• [The problem]:
Please set down every entry again exactly as it stands, without the pictures.

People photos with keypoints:

----

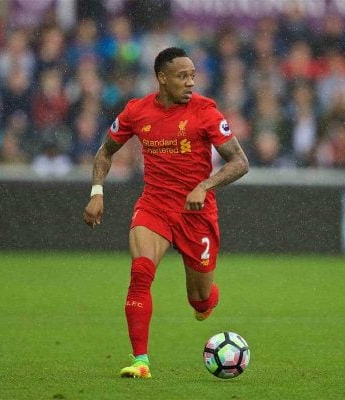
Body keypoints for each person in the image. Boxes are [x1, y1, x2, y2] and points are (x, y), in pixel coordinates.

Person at [82, 47, 249, 378]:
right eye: (182, 76)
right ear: (162, 78)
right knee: (141, 273)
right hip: (154, 206)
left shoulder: (206, 112)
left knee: (200, 301)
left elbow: (240, 162)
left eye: (192, 76)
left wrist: (205, 186)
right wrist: (97, 191)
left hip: (196, 214)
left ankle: (205, 301)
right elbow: (105, 152)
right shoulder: (137, 111)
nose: (190, 83)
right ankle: (140, 361)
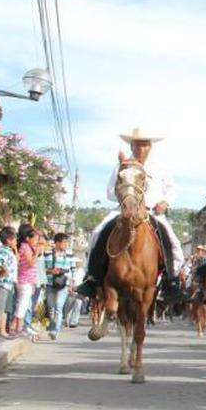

----

• [Answer box]:
Body keypoints for each person in the image. Boxes are [x1, y1, x2, y2] and points are (x, y), in pixel coordinates.

Person at [82, 47, 249, 378]:
right eye: (182, 76)
right ear: (162, 78)
right knee: (141, 273)
right hip: (154, 206)
left shoulder: (206, 112)
left knee: (200, 301)
left elbow: (240, 162)
left eye: (192, 76)
left wrist: (205, 186)
right wrist: (97, 191)
left hip: (196, 214)
left ankle: (205, 301)
right elbow: (105, 152)
right shoulder: (137, 111)
nose: (190, 83)
right ankle: (140, 361)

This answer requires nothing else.